Как известно, жертвы есть на любой войне, и я стала жертвой в сражении Филиппа с самим собой. Обиженная ведьма и парень, который хотел доказать, что он достоин большего, чем то, что у него было. Он поплатился за свое тщеславие тем, что было для него необходимо — внешностью, авторитетом. Будь я такой же, как он, сейчас бы не сидела, поглощенная душевными терзаниями за совершенное. Меня обидели, я дала сдачи, круговорот справедливости замкнулся.
Но отчего же мне тогда так плохо?
А от осознания, что я отняла у человека не только право на жизнь, которую он желал, а просто на существование. Причем сделала это не по своей воле. В глубине души я, может, и желала насолить ему, но не таким же способом… Злую шутку с нами сыграла подростковая импульсивность, остатки которой придется разгребать.
— Мне замолчать?
Наверное, я слишком долго думала, уйти или остаться, все размышления отразились на моем лице. Нижнюю губу я явно прикусила.
— Нет, продолжай. Лучше я узнаю обо всем сразу, чем буду получать по ложке дегтя.
— Я показал видео, ребята одобрили, приняли в команду и в свою компанию. Я не хотел тебя кидать, но ты… не вписывалась в их формат.
— Поэтому от меня надо было избавиться, чтобы общаться с ними.
— Да…
— А там еще и Токарева нарисовалась, — как бы невзначай заметила я.
— Что?
— Ну с ней-то можно было встречаться. Она тебе нравилась?
Филипп пожал плечами.
— Нравилась, но не так, как ты. Просто она была…
— Популярная, красивая, королева улья.
— Да. Она сама мне предложила быть вместе. Я не мог в это поверить.
— Почему ты не сказал мне, мол, désolé, bébé[1], ничего не выйдет?
Филипп устало потер глаза тыльными сторонами ладоней, пригладил и без того зализанные волосы.
— Потому что не хотел делать тебе больно. Говорить все это, смотря тебе в глаза. Я бы просто не смог признаться, но и не бросить тебя не мог. Решил игнорировать, чтобы ты сама все поняла и отстранилась от меня.
— Какой же ты andouille[2], - мерзко осознавать, что с тобой продолжали общаться, сближаться, прекрасно зная, что скоро всему настанет конец. Даже не знаю, что хуже: когда тебя предают внезапно без каких-либо объяснений, как это было год назад, или с предысторией, раскладывая по полочкам весь план твоего потопления.
Филипп усмехнулся, как-то грустно и вымучено.
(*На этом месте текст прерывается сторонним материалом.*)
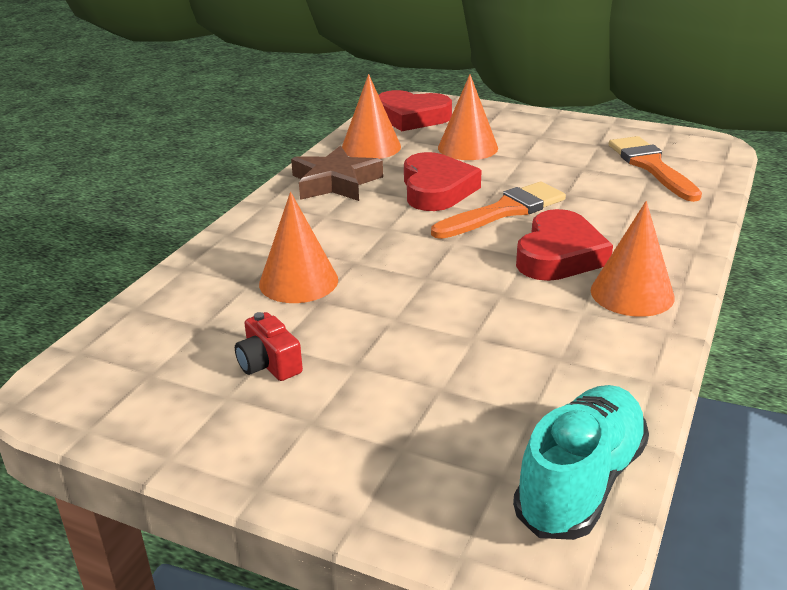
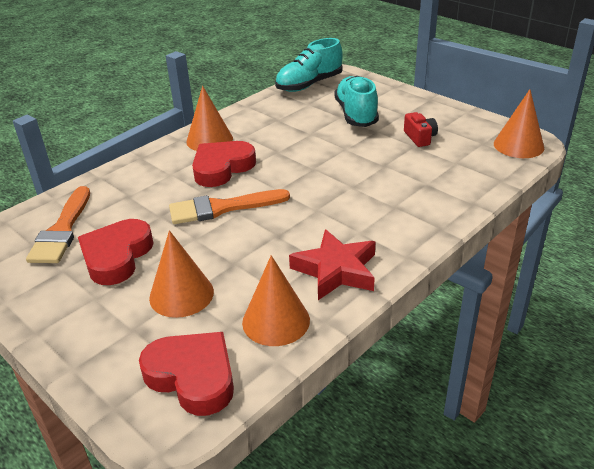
camera: 160 degrees left, 5 degrees up
orange cone [259,192,338,303] -> orange cone moved to [494,89,544,158]
brown star [291,145,383,201] -> red star [289,229,376,300]
red heart [404,152,482,211] -> red heart moved to [78,219,154,285]
none -> turquoise shoe [334,76,379,127]

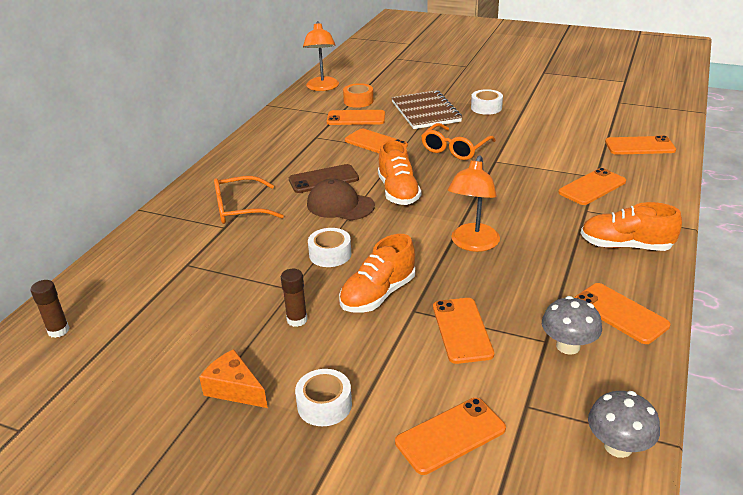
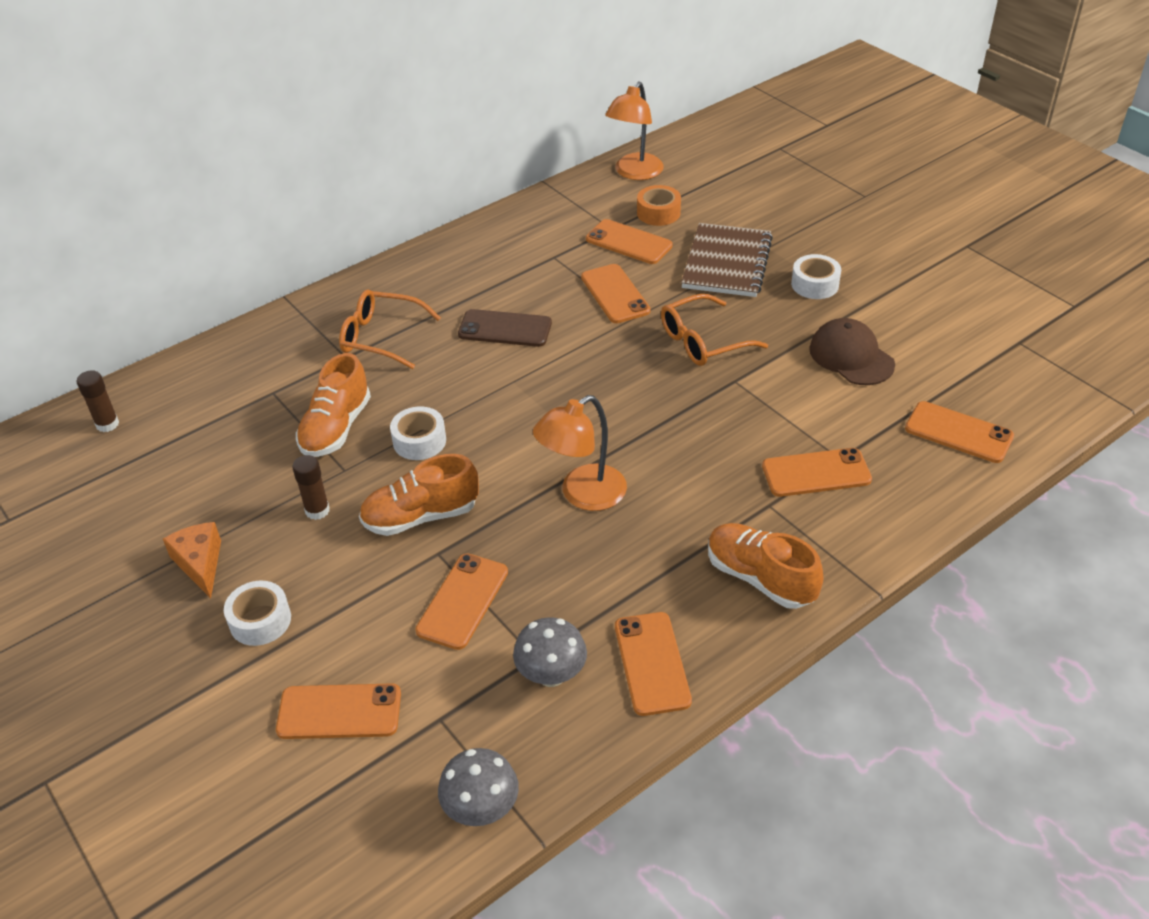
camera: 30 degrees right, 10 degrees up
brown cap [307,179,375,220] -> brown cap moved to [809,318,895,385]
orange shoe [378,140,421,205] -> orange shoe moved to [296,353,371,457]

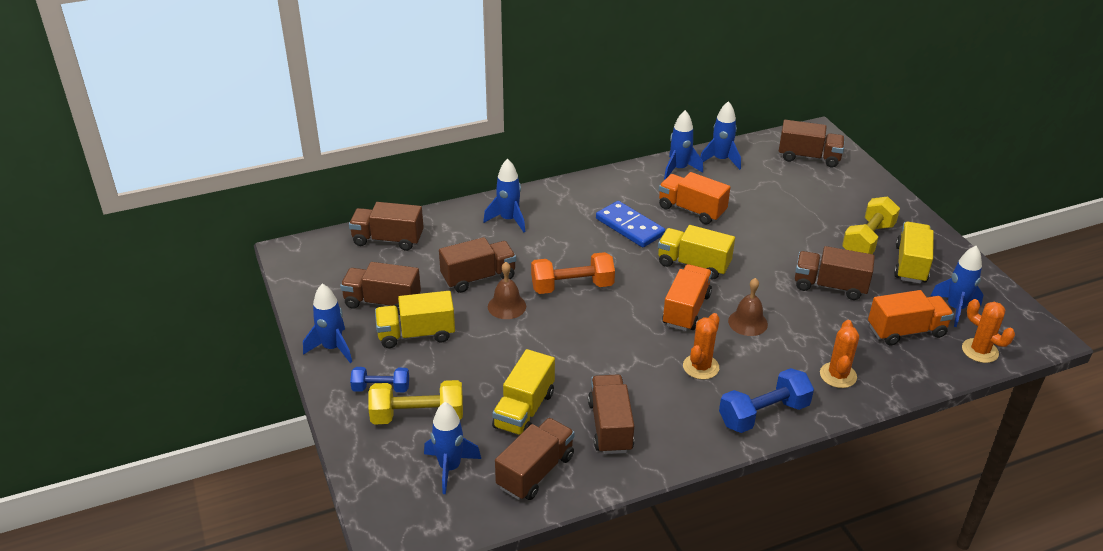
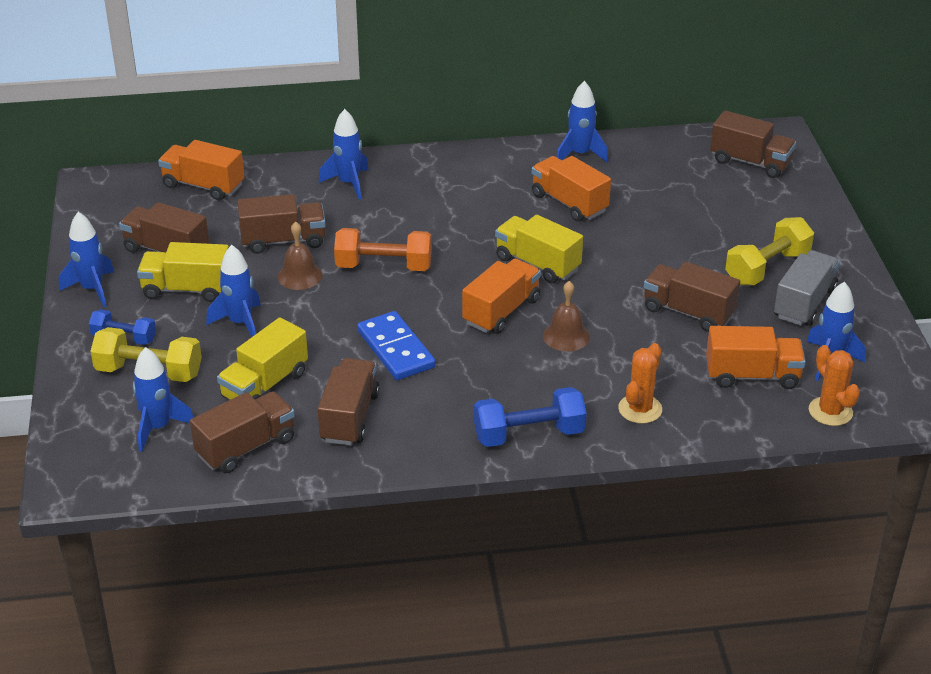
camera: 15 degrees right, 0 degrees up
brown truck [349,202,424,251] -> orange truck [158,140,244,200]
blue domino [596,201,665,247] -> blue domino moved to [357,311,436,380]
orange cactus [683,313,720,380] -> none
blue rocket [700,101,741,170] -> blue rocket moved to [206,245,261,337]
yellow truck [894,222,934,284] -> grey truck [774,250,840,326]

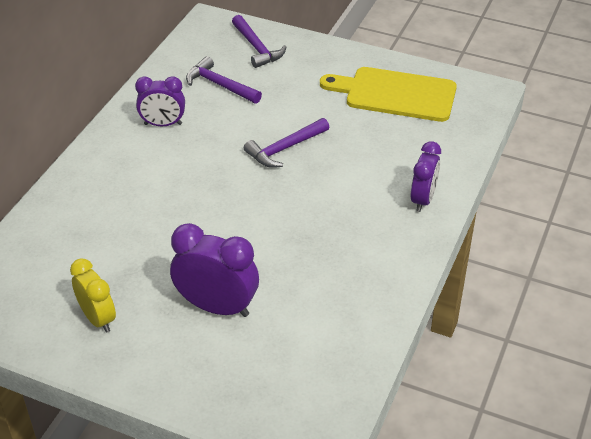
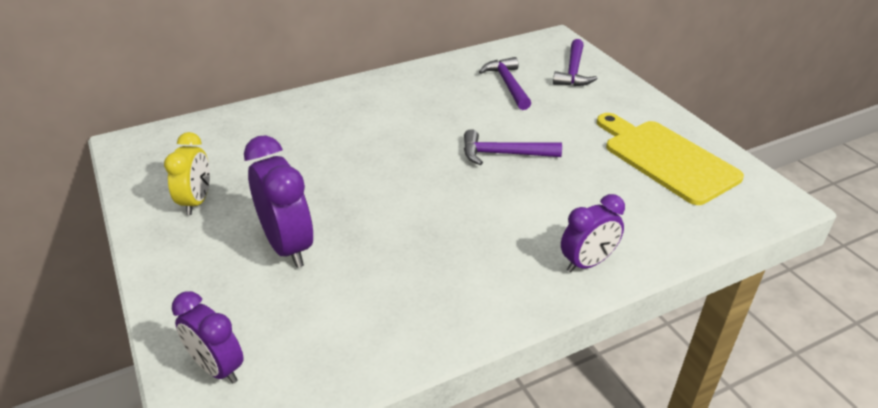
camera: 40 degrees right, 5 degrees down
purple clock [135,76,185,126] -> purple clock moved to [172,291,243,384]

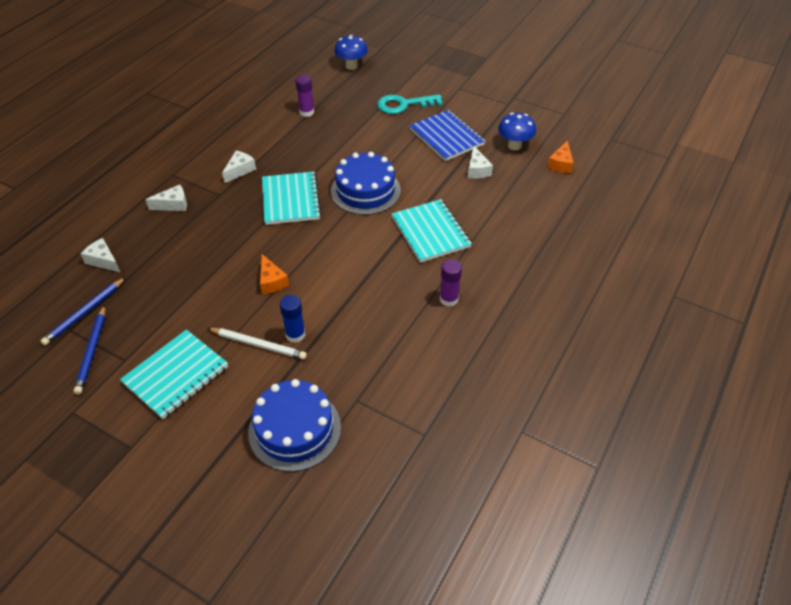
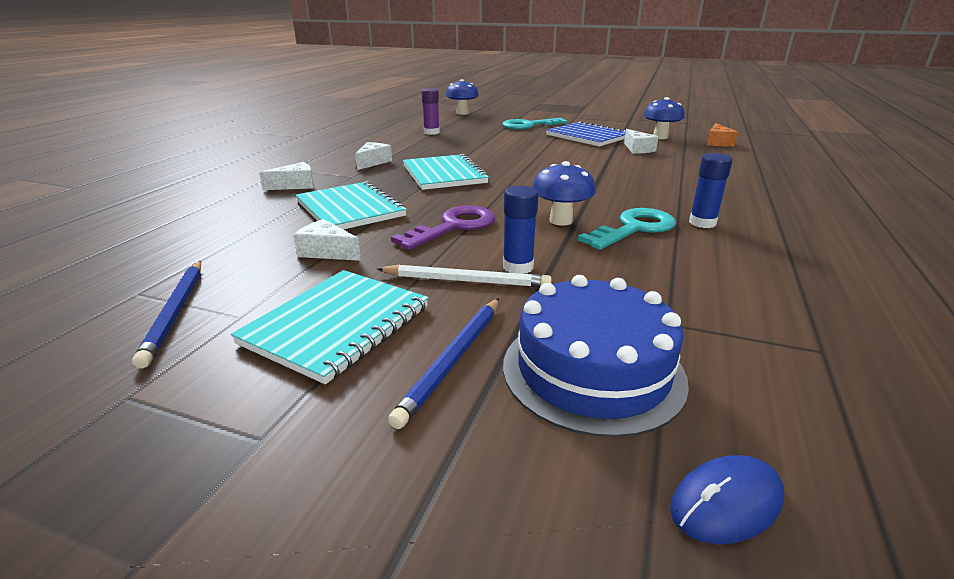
camera: 10 degrees left, 20 degrees down
blue pencil [40,277,126,345] -> blue pencil moved to [388,298,499,429]
white cheese [80,238,121,273] -> white cheese moved to [293,219,361,261]
orange cheese [260,254,289,294] -> purple key [391,205,495,250]
blue cake [331,152,401,215] -> none
turquoise notebook [392,199,472,263] -> turquoise notebook moved to [296,181,407,230]
purple glue stick [440,259,462,307] -> blue glue stick [689,153,733,228]
none -> blue mushroom [532,161,596,226]
none -> turquoise key [578,208,676,250]
none -> blue mouse [670,455,785,544]

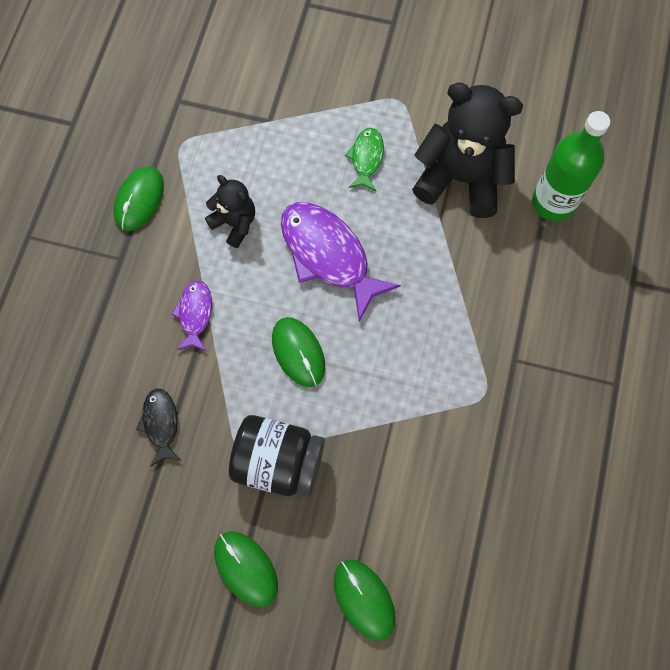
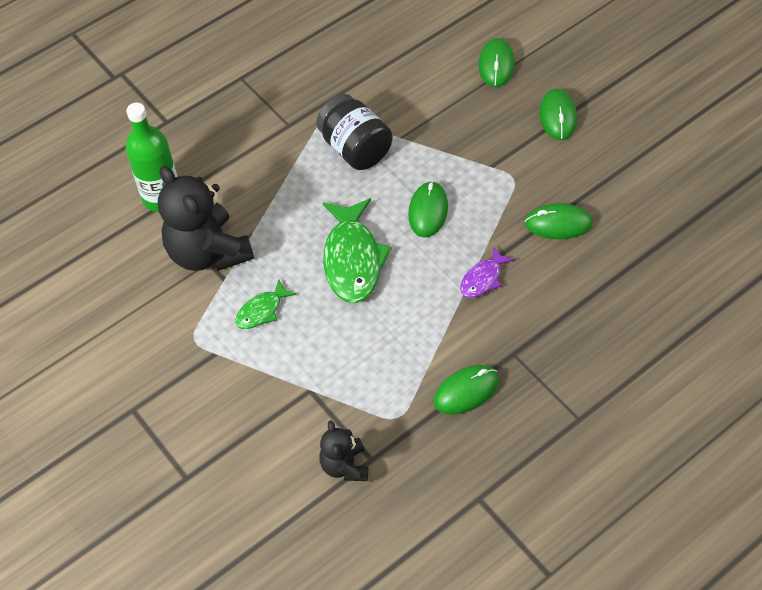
camera: 140 degrees left, 15 degrees down
black fish [136,388,181,466] -> green mouse [525,203,593,239]
black teddy bear [205,175,255,248] -> black teddy bear moved to [319,420,368,481]
black jar [229,415,325,497] -> black jar moved to [316,94,393,170]
purple fish [281,202,401,321] -> green fish [322,198,392,303]

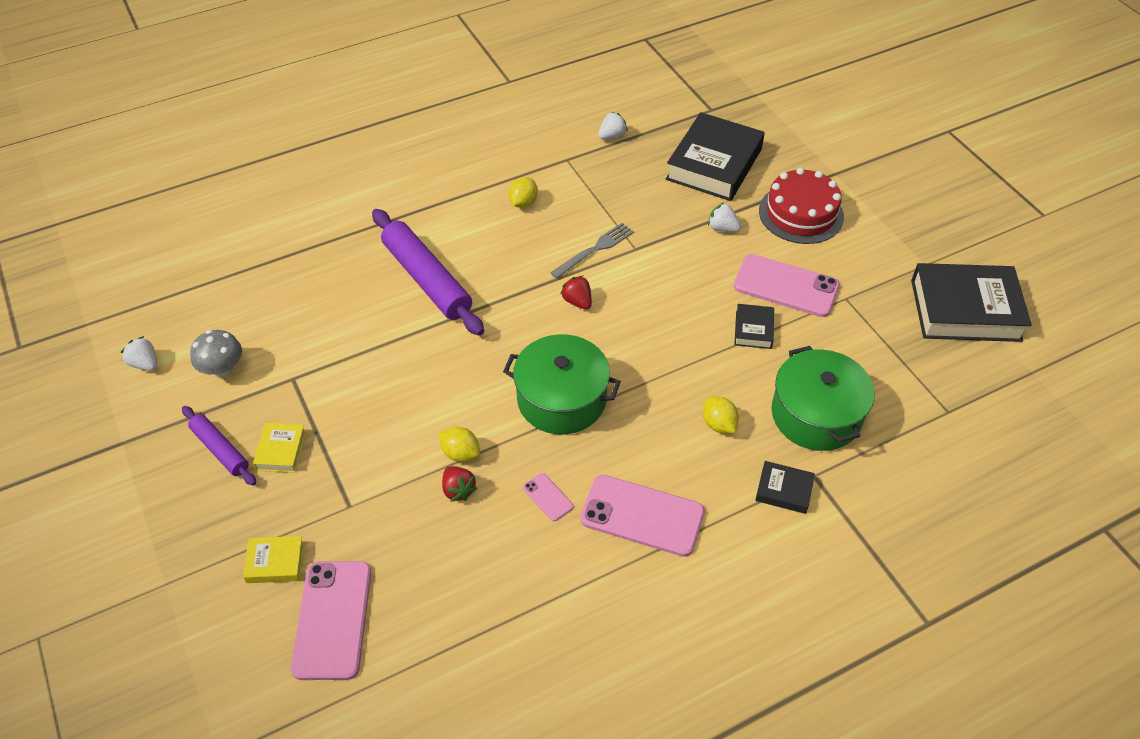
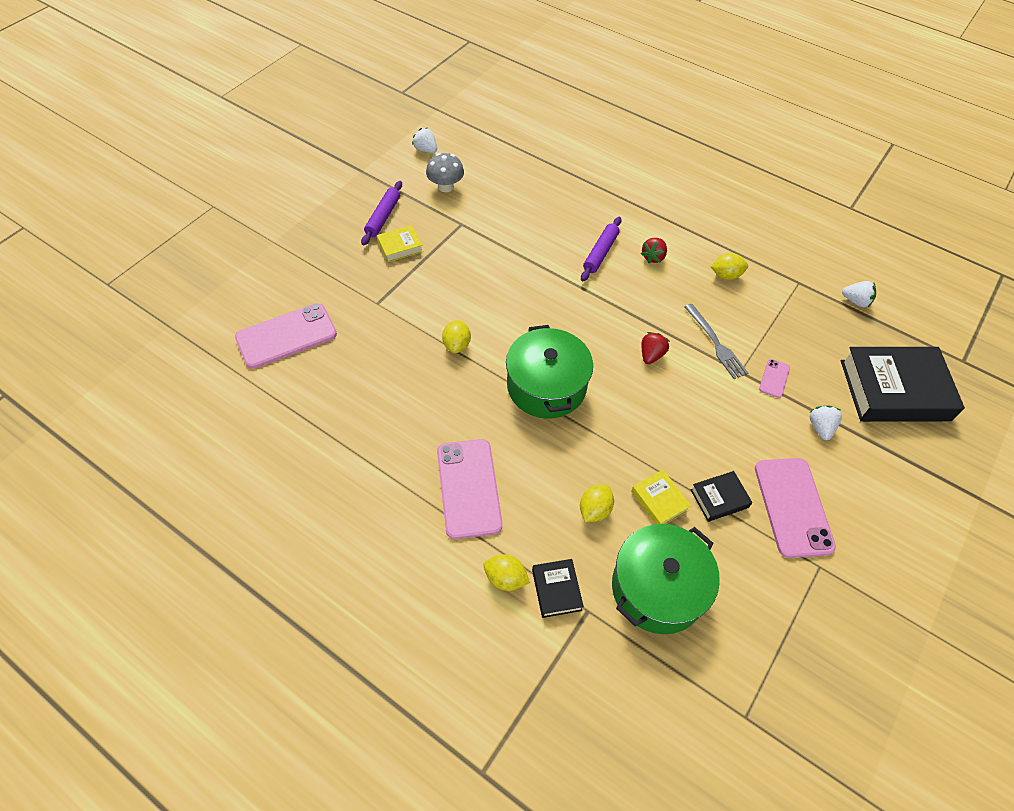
camera: 60 degrees right, 5 degrees up
white strawberry [121,336,157,371] -> white strawberry turned 60 degrees counterclockwise [412,128,437,153]
yellow book [243,536,305,583] -> yellow book moved to [631,470,691,524]
purple rolling pin [372,209,484,336] -> purple rolling pin [581,217,622,281], size x0.55
red strawberry [442,466,477,502] -> red strawberry moved to [641,238,667,263]
pink phone [523,473,574,521] -> pink phone moved to [759,359,790,398]
grey fork [550,223,634,279] -> grey fork turned 45 degrees clockwise [685,304,748,379]
red cake [759,168,844,244] -> none
black book [911,263,1032,342] -> none
none -> yellow lemon [484,554,530,591]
— Я скучал по этому. По твоему французскому. Знаешь, чем больше дней проходило с того случая, тем больше я осознавал, каким придурком был. У меня действительно могло быть все в новом городе, новой школе, а я захотел большего. В итоге все потерял — за что бился и что пришло само. Забавно, каждый день я засыпал и просыпался в полной темноте с одной только мыслью. Нет, не о Токаревой или баскетбольной команде. А о тебе. И не со злостью. А как бы мне хотелось вернуть время назад, сказать парням, что не буду играть с тобой и просто уйти. Тусовки с ними такая мелочь. Я не могу вспомнить ни одной совместной прогулки, зато помню каждое наше занятие. Не дословно, конечно, но названия каждой темы точно.
— Я бы тоже хотела повернуть все вспять.
Только на тот момент, где я начинаю влюбляться в тебя и предотвратить его.
В комнате повисла тишина, только компьютер умиротворяюще шуршал и иногда издавал звуки, будто ракета идет на взлет. В доме не было никого, кроме нас двоих, и эта давящая тишина меня пугала.
— Опустим твою неопределенность в собственных желаниях и чувствах и перейдем к ключевому моменту, — начала я. — Ты проснулся, увидел себя таким и что дальше?